En revanche, ces articles omettent de mentionner qu'Orwell est un ami personnel de Celia Kirwan (belle-sœur de l'écrivain Arthur Kœstler, elle a en 1945 repoussé la demande en mariage d'Orwell, veuf depuis quelques mois). Celle-ci, à l'occasion d'une visite à l'auteur de L'Hommage à la Catalogne, lui confie travailler alors pour un service gouvernemental chargé de recruter des écrivains et des intellectuels susceptibles de produire de la propagande antisoviétique. Orwell, après lui avoir donné les noms de quelques personnes de sa connaissance lui paraissant aptes à être recrutées, propose à Celia Kirwan de lui communiquer, à titre privé, les noms d'autres personnes qu'il est, pour beaucoup de notoriété publique[45], et, en raison de leurs convictions politiques, inutile d'approcher.

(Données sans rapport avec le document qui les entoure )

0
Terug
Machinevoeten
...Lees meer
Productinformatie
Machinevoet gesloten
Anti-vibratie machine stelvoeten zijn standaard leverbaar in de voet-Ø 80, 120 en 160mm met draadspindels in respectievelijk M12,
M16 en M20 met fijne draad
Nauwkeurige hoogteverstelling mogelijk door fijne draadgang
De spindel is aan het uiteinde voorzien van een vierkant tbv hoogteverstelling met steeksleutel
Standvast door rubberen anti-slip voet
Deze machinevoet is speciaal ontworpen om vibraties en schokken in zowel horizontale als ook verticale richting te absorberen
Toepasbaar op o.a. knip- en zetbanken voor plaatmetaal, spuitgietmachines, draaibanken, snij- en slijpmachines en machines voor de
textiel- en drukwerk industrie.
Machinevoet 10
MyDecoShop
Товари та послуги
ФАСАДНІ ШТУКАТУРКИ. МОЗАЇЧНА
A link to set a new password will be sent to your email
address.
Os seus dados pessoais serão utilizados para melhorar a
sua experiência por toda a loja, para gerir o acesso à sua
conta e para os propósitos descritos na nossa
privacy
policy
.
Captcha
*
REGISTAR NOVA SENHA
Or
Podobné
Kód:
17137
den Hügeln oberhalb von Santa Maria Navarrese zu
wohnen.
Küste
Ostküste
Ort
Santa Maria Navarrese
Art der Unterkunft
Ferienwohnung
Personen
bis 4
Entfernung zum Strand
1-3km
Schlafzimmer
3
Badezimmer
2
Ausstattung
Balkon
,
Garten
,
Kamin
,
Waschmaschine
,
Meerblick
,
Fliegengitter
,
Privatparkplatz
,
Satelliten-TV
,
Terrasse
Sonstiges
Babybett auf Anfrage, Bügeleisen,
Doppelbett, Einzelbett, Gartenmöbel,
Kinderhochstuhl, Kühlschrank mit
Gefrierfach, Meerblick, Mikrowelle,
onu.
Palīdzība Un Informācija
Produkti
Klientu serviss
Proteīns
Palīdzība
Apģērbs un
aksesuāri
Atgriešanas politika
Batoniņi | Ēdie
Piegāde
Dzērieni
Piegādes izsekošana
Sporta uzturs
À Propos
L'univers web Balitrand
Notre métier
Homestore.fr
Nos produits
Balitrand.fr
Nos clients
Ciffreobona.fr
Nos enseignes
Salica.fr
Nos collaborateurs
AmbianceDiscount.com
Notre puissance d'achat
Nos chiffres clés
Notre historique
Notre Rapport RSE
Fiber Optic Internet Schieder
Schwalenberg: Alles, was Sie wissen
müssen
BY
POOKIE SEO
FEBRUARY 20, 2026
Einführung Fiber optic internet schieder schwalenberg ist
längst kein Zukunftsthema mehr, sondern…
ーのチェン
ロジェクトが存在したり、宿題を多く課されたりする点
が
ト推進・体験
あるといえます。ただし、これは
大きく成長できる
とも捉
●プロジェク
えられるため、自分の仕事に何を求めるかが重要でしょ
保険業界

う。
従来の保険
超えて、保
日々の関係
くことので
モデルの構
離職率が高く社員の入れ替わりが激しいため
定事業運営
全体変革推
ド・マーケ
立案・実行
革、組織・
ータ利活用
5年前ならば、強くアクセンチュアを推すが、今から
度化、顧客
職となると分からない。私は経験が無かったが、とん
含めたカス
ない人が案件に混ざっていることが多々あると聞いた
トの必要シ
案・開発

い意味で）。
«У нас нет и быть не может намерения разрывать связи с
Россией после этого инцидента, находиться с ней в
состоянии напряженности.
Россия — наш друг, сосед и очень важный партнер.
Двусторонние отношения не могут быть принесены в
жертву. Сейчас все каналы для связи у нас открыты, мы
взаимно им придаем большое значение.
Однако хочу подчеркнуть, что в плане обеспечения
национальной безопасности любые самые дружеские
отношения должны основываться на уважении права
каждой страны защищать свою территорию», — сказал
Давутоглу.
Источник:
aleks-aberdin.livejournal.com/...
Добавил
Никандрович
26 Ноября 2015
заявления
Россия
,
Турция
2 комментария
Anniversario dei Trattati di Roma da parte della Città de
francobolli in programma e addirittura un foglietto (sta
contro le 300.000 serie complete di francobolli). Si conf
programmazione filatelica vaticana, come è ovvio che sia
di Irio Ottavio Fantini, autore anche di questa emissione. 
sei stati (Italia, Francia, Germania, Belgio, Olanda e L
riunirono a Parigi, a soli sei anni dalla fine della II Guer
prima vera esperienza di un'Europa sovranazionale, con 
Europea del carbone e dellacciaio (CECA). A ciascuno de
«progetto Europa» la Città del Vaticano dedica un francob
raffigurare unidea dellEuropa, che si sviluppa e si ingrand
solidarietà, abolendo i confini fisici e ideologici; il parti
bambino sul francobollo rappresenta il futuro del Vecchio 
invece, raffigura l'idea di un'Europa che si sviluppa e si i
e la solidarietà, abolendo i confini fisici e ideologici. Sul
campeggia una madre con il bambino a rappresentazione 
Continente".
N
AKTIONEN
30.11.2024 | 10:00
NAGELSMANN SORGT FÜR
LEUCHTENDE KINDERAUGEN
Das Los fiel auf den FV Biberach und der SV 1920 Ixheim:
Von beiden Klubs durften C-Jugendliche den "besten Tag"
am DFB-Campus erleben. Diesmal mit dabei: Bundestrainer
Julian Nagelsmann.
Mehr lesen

La fameuse liste, déclassifiée en 2003 (mais, curieusement, déjà mentionnée dans la biographie de Crick parue en 1980[46]) ne dit pas autre chose, et tout laisse à penser que la « collaboration » d'Orwell s'est réduite à cela. John Newsinger, dans sa « biographie politique » d'Orwell, a par ailleurs rappelé que George Orwell a à plusieurs reprises manifesté, à la fin des années 1940, son hostilité à toute tentative d'instaurer un « maccarthysme anglais[47]».

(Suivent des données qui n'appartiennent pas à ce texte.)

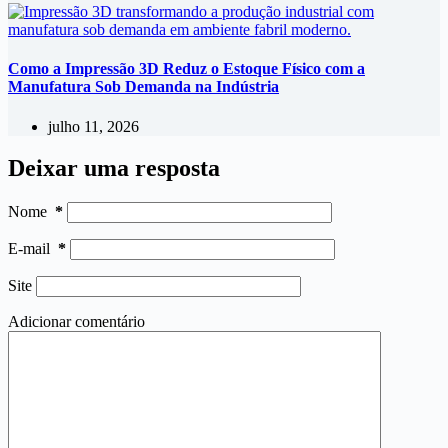
Como a Impressão 3D Reduz o Estoque Físico com a
Manufatura Sob Demanda na Indústria
julho 11, 2026
Deixar uma resposta
Nome
*
E-mail
*
Site
Adicionar comentário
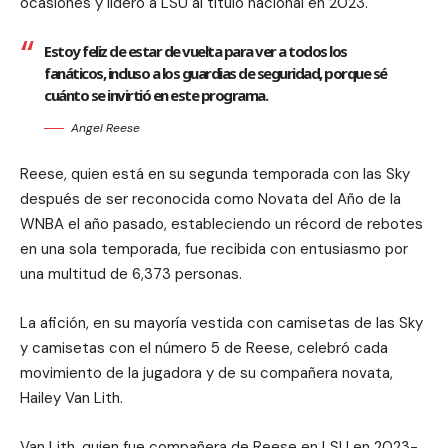
ocasiones y lideró a LSU al título nacional en 2023.
Estoy feliz de estar de vuelta para ver a todos los
fanáticos, incluso a los guardias de seguridad, porque sé
cuánto se invirtió en este programa.
Angel Reese
Reese, quien está en su segunda temporada con las Sky
después de ser reconocida como Novata del Año de la
WNBA el año pasado, estableciendo un récord de rebotes
en una sola temporada, fue recibida con entusiasmo por
una multitud de 6,373 personas.
La afición, en su mayoría vestida con camisetas de las Sky
y camisetas con el número 5 de Reese, celebró cada
movimiento de la jugadora y de su compañera novata,
Hailey Van Lith.
Van Lith, quien fue compañera de Reese en LSU en 2023-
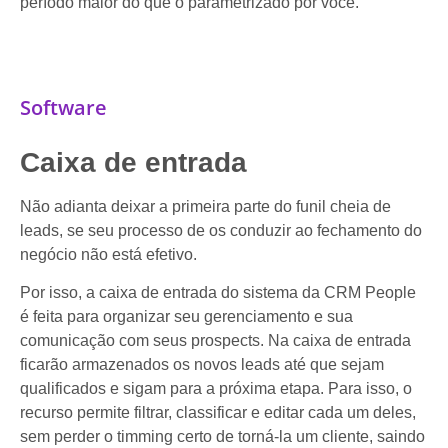
período maior do que o parametrizado por você.
Software
Caixa de entrada
Não adianta deixar a primeira parte do funil cheia de
leads, se seu processo de os conduzir ao fechamento do
negócio não está efetivo.
Por isso, a caixa de entrada do sistema da CRM People
é feita para organizar seu gerenciamento e sua
comunicação com seus prospects. Na caixa de entrada
ficarão armazenados os novos leads até que sejam
qualificados e sigam para a próxima etapa. Para isso, o
recurso permite filtrar, classificar e editar cada um deles,
sem perder o timming certo de torná-la um cliente, saindo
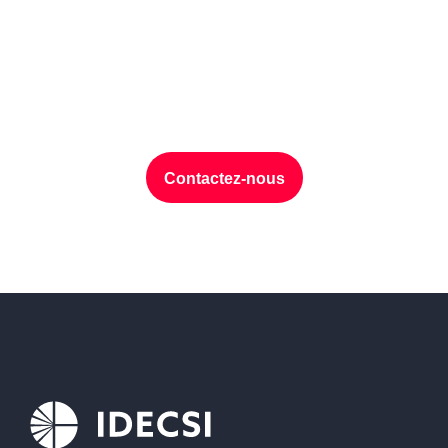
Protection des
données, discutons de
votre projet ?
Contactez-nous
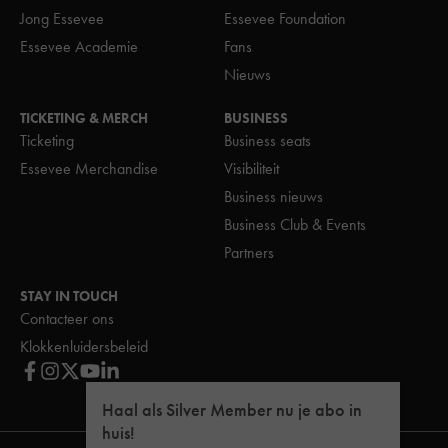
Jong Essevee
Essevee Foundation
Essevee Academie
Fans
Nieuws
TICKETING & MERCH
BUSINESS
Ticketing
Business seats
Essevee Merchandise
Visibiliteit
Business nieuws
Business Club & Events
Partners
STAY IN TOUCH
Contacteer ons
Klokkenluidersbeleid
Haal als Silver Member nu je abo in
huis!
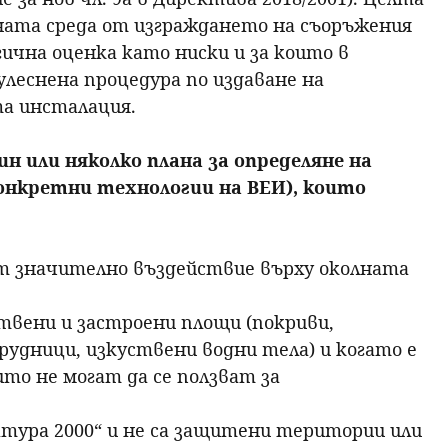
олната среда от изграждането на съоръжения
гична оценка като ниски и за които в
леснена процедура по издаване на
а инсталация.
н или няколко плана за определяне на
онкретни технологии на ВЕИ), които
ат значително въздействие върху околната
твени и застроени площи (покриви,
удници, изкуствени водни тела) и когато е
ито не могат да се ползват за
атура 2000“ и не са защитени територии или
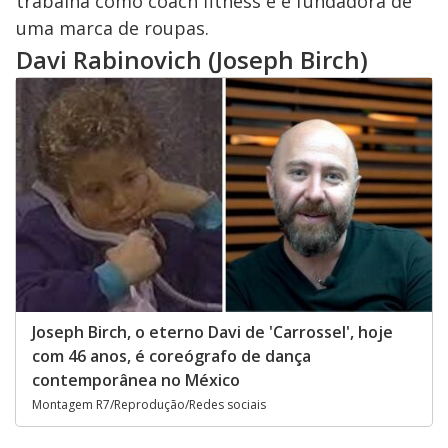
trabalha como coach fitness e é fundadora de
uma marca de roupas.
Davi Rabinovich (Joseph Birch)
Joseph Birch, o eterno Davi de 'Carrossel', hoje
com 46 anos, é coreógrafo de dança
contemporânea no México
Montagem R7/Reprodução/Redes sociais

Le détail de cette affaire se retrouve dans le pamphlet Orwell devant ses calomniateurs, publié par L'Encyclopédie des nuisances aux éditions Ivrea. De manière plus succincte, Simon Leys aborde la question dans la réédition de son essai Orwell ou l'horreur de la politique (2006).

 

George Orwell et Aldous Huxley à Eton

Le futur auteur du Meilleur des mondes enseigna brièvement le français à Eton (en remplacement d'un professeur titulaire parti à la guerre), où parmi ses élèves figurait le futur auteur de 1984. Apparemment, Orwell appréciait Huxley, qui leur apprenait « des mots rares et étranges, de manière assez concertée », se souvient Steven Runciman (ami et condisciple d'Orwell à cette époque), qui ajoute qu'il était « un professeur d'une totale incompétence. Il n'arrivait pas à faire respecter la discipline et était tellement myope qu'il ne voyait pas ce qui se passait, si bien qu'il était constamment chahuté », ce qui énervait passablement Orwell « qui trouvait que c'était cruel ».

Runciman conclut pourtant que les cours dispensés par Aldous Huxley ne furent pas inutiles aux jeunes gens : « Le goût des mots, de leur usage précis et signifiant nous resta. En cela, nous avons une grande dette envers lui[48]».